*** Text excerpt
EARN IT 2022

Brightly colored miniature skull figurines sit atop a wooden box.
Sam Brand

Online services are only private and secure to use if they encrypt our data when it goes to and from their networks, and when those services store our data on their company computers. This approach is known as "end to end encryption," or E2EE. If services don't use E2EE, no one can really expect their data will remain confidential to only their intended audience.

The below 2-minute explainer video covers why only E2EE services can promise their users confidentiality.

An example of an E2EE messaging app today would be the popular app Signal Private Messenger. iMessage from Apple can be, in certain forms, another example. WhatsApp probably fits in here, too. These days, even Zoom offers E2EE communications.

Under EARN IT, companies like Signal could, for the first time, be hauled into court to account for the innumerable sins committed by the 40 million people who use Signal's app each month. Further, Signal could find that their day in court could go from bad to worse, because their app uses secure encryption. Under EARN IT, a judge might rule that Signal was "reckless" by offering E2EE.

If you were in charge of running a non-profit company like Signal, and EARN IT became law, you'd have some hard choices to make.

You could choose to stop offering secure encryption, and just eliminate the privacy and security enjoyed by your users. Alternatively, you could require all of your users' messages to first be scanned against some veiled government database or set of rules, so that anyone who sends a "bad" message could be reported to authorities. Or, I suppose you could just leave the U.S., or even cease operating entirely.
******
*** Supplied records
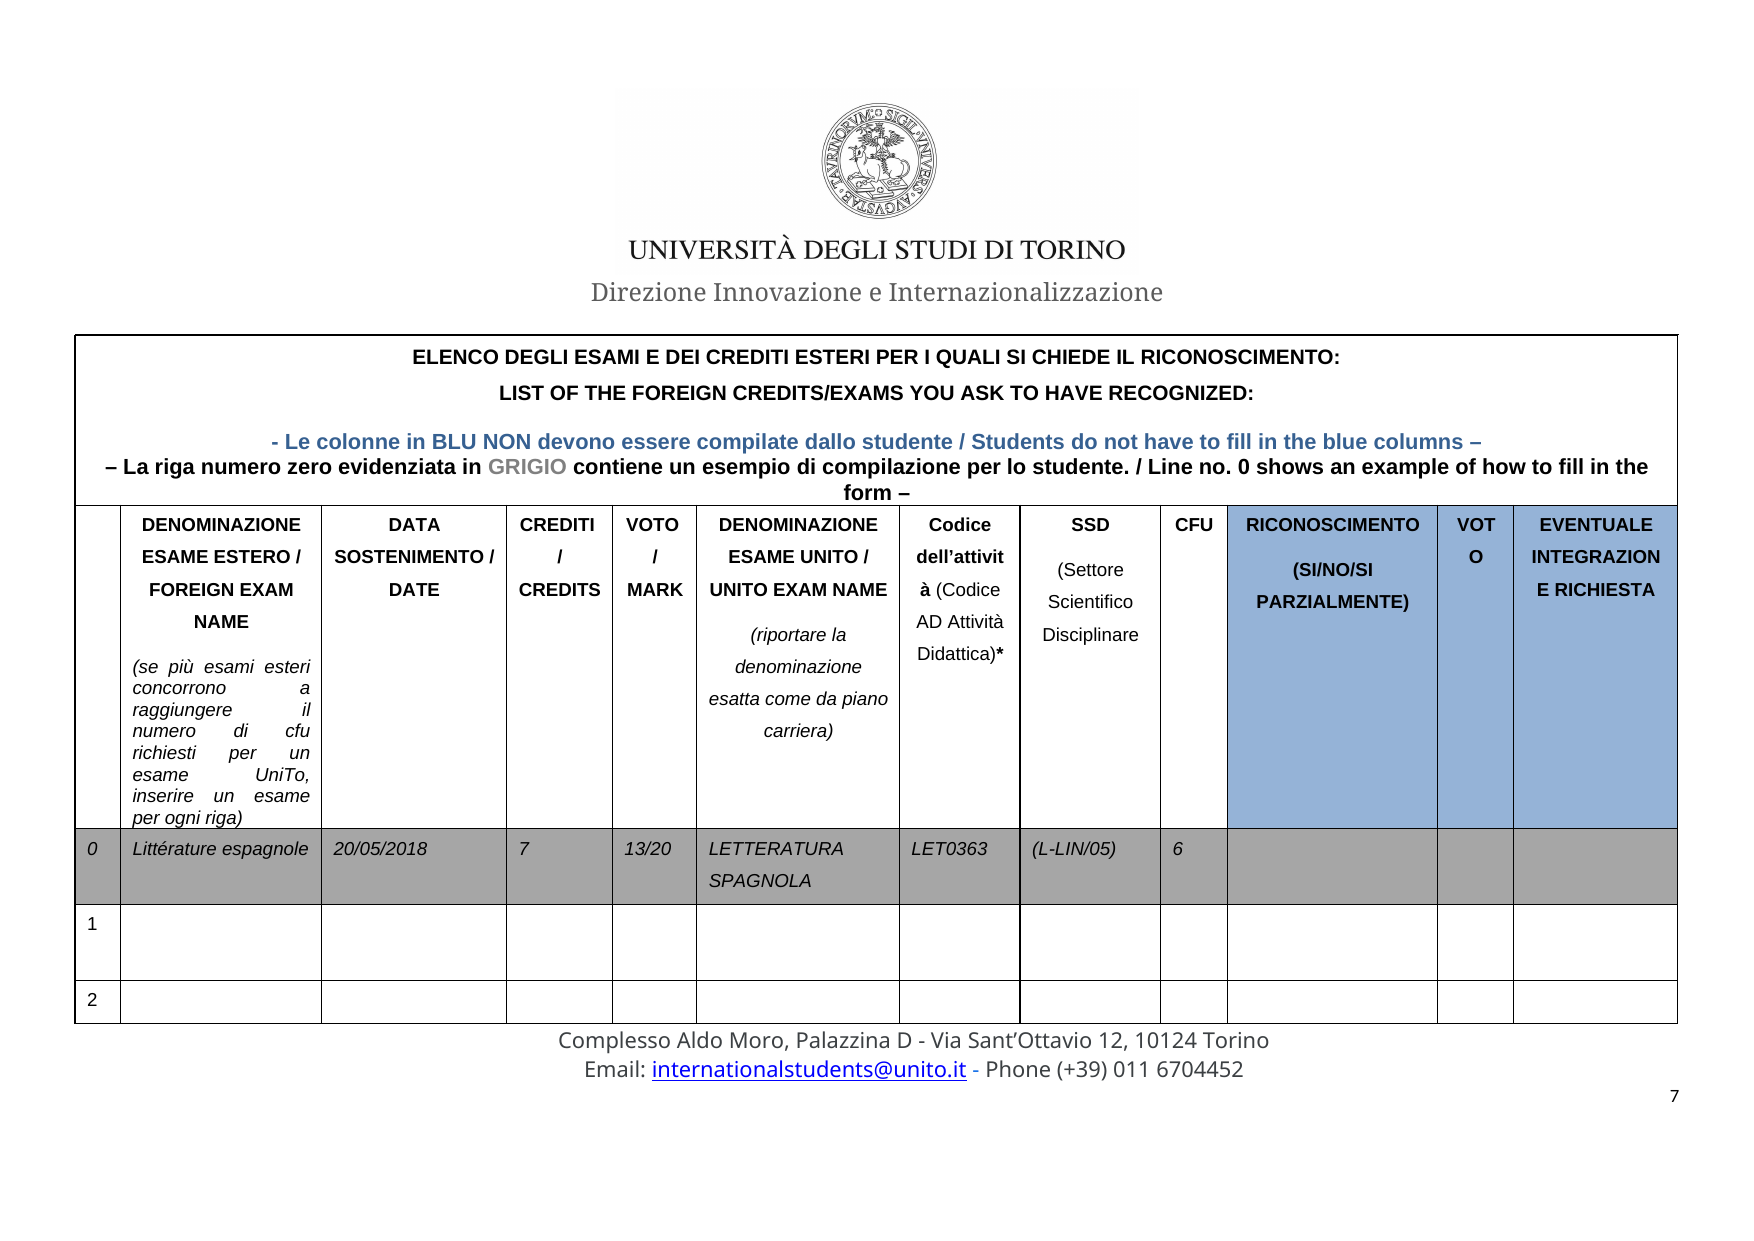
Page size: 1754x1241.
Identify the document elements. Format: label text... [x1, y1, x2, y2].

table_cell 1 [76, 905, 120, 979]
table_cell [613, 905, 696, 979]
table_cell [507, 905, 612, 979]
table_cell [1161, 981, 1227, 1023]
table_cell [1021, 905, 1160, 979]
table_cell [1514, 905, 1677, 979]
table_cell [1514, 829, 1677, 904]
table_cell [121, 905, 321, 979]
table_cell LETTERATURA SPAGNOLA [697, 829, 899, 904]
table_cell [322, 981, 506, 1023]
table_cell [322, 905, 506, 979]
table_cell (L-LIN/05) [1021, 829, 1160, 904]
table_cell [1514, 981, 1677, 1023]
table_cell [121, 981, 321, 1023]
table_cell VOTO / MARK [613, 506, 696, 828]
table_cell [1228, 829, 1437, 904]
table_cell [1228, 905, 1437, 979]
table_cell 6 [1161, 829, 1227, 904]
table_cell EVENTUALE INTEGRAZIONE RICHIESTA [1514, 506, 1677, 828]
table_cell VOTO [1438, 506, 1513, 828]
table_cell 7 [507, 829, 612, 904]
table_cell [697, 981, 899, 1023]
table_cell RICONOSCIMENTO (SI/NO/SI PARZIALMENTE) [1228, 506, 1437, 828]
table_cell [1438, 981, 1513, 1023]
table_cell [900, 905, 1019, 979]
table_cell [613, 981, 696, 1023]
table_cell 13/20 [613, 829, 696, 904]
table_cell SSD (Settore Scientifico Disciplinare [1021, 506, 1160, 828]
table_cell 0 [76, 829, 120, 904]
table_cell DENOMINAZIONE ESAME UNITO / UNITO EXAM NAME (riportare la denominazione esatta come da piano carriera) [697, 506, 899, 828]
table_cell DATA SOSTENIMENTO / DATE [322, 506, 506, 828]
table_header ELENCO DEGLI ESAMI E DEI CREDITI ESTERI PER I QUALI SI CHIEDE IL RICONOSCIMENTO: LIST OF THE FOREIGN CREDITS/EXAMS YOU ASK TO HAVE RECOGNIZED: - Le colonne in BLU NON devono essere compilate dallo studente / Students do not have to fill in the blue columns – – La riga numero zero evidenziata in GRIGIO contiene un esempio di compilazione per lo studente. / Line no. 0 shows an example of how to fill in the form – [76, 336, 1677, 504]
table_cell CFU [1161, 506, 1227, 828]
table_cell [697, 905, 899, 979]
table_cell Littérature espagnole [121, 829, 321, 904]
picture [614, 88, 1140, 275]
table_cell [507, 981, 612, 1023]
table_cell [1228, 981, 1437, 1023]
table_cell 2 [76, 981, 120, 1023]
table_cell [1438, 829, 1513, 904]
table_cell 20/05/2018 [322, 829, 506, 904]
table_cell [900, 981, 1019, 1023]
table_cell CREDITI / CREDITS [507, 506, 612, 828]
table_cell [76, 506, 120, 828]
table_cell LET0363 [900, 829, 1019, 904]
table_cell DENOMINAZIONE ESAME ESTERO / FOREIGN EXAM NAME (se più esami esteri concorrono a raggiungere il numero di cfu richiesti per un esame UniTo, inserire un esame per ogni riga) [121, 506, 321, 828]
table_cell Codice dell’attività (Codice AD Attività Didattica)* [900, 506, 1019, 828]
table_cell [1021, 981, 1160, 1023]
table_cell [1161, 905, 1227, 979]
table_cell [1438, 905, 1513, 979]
******
*** Supplied records
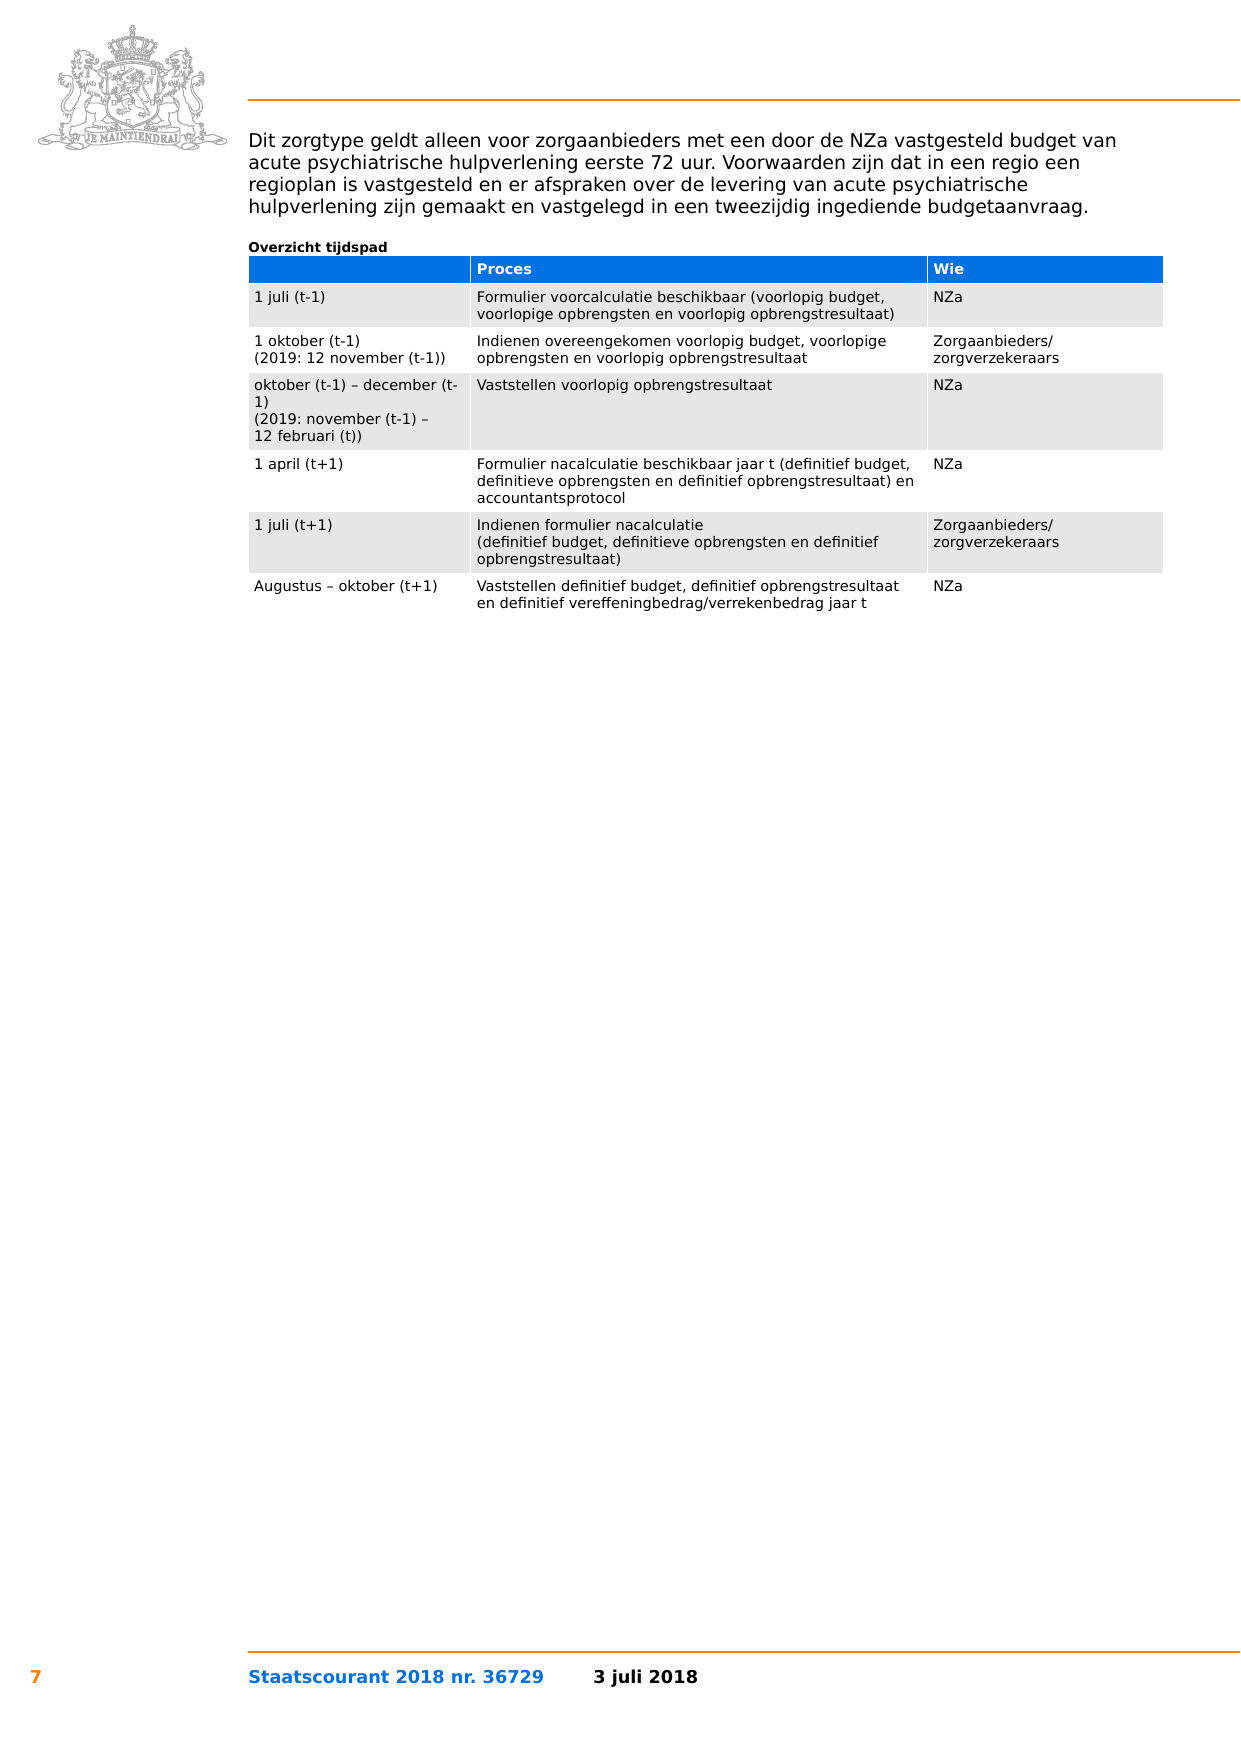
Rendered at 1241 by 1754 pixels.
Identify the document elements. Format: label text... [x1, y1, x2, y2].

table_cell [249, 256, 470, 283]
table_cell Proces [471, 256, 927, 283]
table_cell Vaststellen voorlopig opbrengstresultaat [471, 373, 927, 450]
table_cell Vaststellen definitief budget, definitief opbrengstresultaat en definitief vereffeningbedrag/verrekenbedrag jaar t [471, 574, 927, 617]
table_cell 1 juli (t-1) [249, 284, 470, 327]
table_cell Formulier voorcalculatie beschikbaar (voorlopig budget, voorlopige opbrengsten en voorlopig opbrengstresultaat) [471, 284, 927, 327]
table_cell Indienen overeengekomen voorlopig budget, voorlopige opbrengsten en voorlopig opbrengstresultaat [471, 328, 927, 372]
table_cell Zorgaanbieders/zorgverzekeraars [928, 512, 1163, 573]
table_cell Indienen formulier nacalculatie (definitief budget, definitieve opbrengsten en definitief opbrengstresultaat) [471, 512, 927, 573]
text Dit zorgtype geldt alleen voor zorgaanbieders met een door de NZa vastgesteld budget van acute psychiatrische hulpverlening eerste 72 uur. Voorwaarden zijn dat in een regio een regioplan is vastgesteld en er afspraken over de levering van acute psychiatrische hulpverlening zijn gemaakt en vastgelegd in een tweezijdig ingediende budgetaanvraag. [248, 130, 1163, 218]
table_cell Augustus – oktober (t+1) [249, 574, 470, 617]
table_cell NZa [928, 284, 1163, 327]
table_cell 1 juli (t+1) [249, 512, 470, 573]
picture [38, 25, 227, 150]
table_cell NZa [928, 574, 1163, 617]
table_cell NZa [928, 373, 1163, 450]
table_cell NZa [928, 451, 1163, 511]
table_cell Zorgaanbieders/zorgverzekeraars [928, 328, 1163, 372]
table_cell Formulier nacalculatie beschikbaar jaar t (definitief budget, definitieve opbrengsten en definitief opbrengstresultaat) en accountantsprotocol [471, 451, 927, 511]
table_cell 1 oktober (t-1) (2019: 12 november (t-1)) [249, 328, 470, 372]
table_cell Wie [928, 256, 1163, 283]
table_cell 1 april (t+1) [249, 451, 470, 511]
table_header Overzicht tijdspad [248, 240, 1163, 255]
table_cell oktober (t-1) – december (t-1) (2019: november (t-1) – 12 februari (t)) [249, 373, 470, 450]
******
*** Supplied records
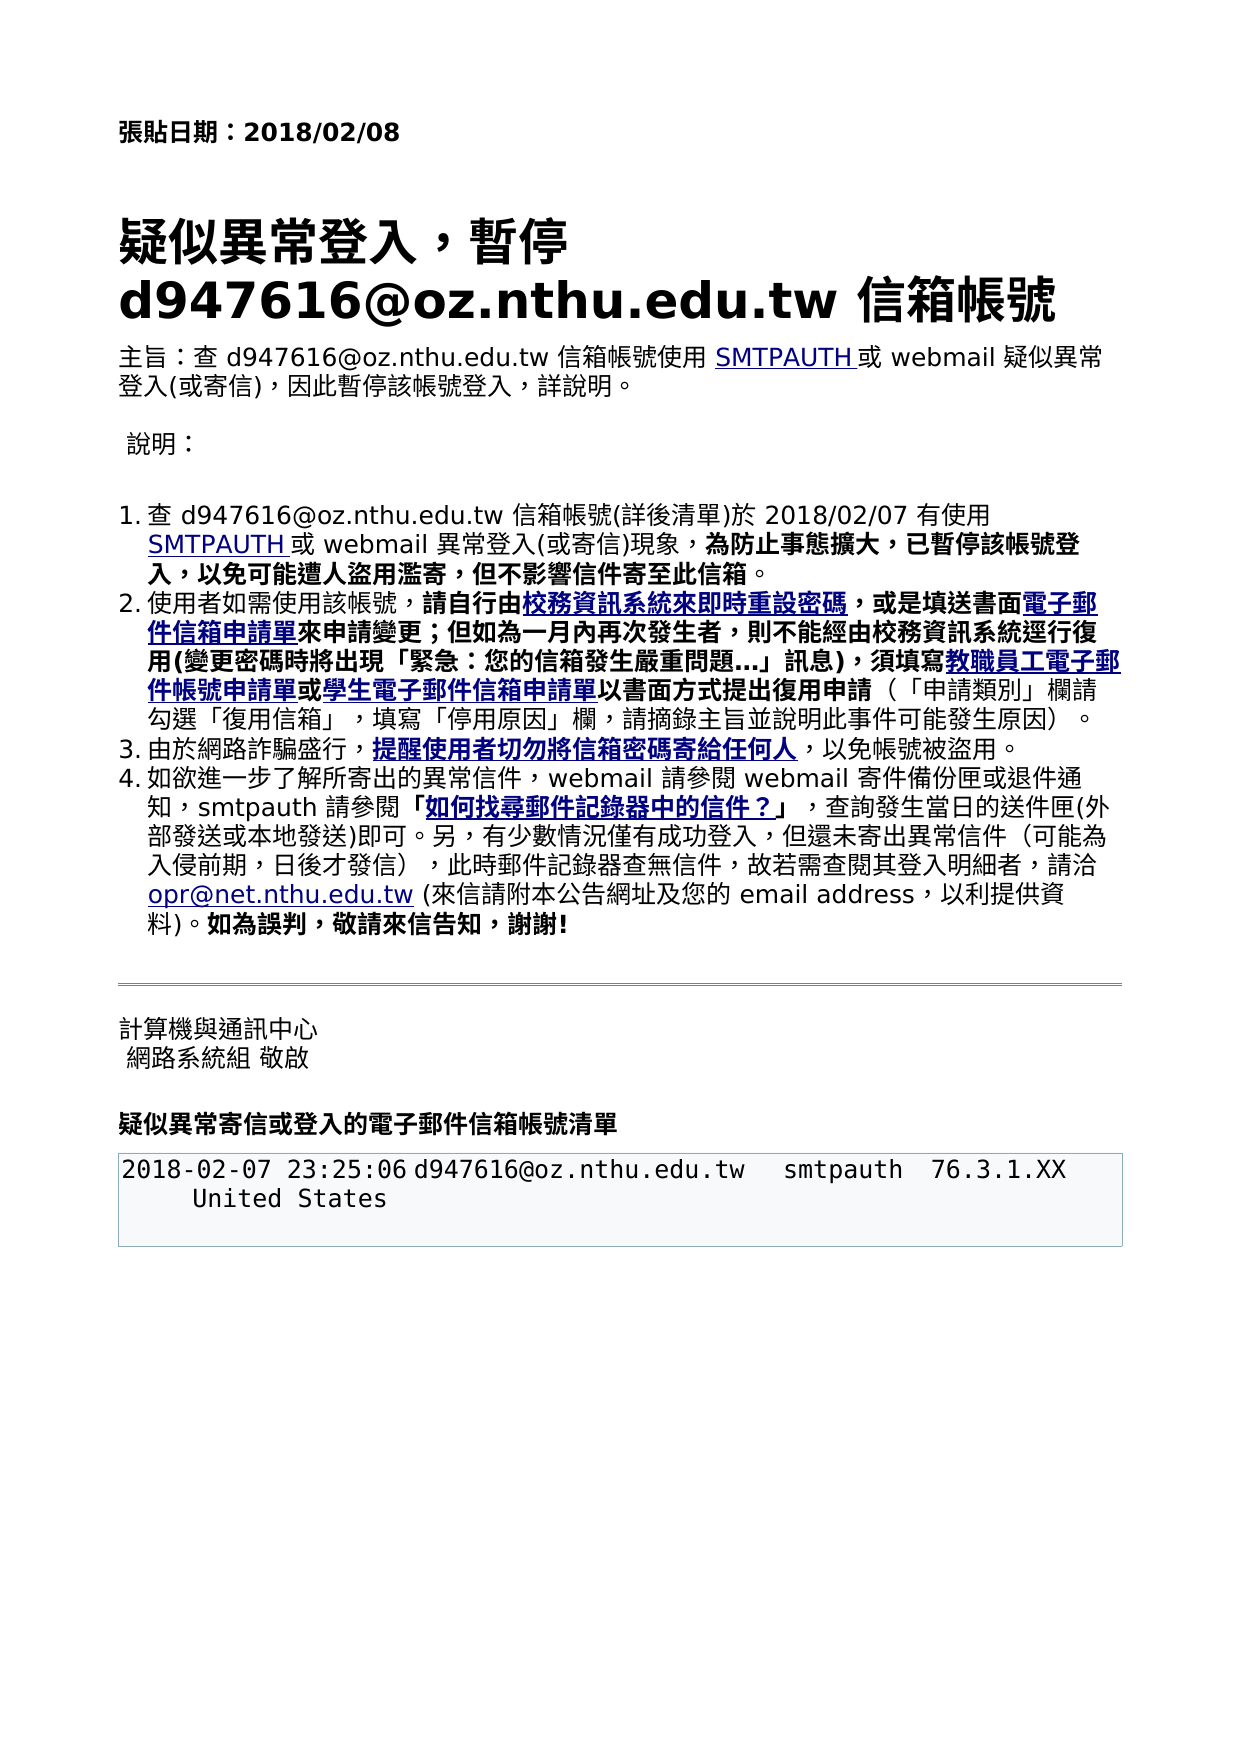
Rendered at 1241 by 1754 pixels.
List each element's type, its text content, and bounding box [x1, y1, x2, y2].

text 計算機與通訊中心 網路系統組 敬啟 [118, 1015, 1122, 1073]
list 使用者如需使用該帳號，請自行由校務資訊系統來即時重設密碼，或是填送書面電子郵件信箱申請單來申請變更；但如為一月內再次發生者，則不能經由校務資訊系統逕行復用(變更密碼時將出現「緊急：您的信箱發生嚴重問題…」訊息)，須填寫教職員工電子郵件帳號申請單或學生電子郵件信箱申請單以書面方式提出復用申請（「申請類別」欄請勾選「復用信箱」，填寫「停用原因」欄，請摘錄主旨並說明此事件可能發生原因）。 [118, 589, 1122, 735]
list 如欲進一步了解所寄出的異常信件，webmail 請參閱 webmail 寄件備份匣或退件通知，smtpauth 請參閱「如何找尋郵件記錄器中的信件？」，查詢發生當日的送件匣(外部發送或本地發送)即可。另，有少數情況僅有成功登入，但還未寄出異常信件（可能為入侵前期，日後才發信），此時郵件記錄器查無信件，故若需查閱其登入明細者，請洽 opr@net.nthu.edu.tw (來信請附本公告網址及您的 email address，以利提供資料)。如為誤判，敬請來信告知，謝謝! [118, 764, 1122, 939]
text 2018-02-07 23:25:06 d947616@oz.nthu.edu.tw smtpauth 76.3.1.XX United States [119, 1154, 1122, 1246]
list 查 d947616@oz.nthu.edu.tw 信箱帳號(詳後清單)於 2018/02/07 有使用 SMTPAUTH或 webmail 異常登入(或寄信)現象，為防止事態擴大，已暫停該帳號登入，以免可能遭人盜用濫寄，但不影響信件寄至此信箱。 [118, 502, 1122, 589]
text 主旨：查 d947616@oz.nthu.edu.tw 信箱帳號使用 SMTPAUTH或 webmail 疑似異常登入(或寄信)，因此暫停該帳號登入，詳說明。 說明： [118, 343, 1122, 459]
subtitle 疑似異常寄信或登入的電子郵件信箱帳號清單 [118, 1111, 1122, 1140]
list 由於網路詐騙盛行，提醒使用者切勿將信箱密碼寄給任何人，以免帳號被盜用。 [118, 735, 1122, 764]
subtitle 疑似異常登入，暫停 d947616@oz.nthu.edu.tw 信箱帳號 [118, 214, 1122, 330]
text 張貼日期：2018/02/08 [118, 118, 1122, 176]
******
- **Instructions for the task**
Write the next part of the text on the EARN IT bill and encryption, picking up after its final sentence. These rows come from a separate source, unrelated to the text.

- **Output of the task**
Under EARN IT, an era when companies compete for users based on offering private and secure technology may be over. The encryption technology would still be available to individuals, and it will continue to be used by specialists like activists, researchers and journalists, as well as by criminals and abusers. In fact, there is evidence that passing a law like EARN IT could, horrifically, result in an increase in incidents of child abuse, rather than combating it.

Either way, under the EARN IT that was passed by the Senate Judiciary Committee in 2022, it will probably be impossible for any except the largest U.S. companies to offer services based on secure encryption. For the common person, it means it will be entirely impossible to use any such U.S.-based services without first surrendering privacy and expectations of confidentiality.

This post contains a Privacy Action Invitation. Click here to access a tool by the Electronic Frontier Foundation to quickly tell your representatives how you feel about the EARN IT Act. Send us an email if you would like to be part of a San Diego coalition opposing the EARN IT Act.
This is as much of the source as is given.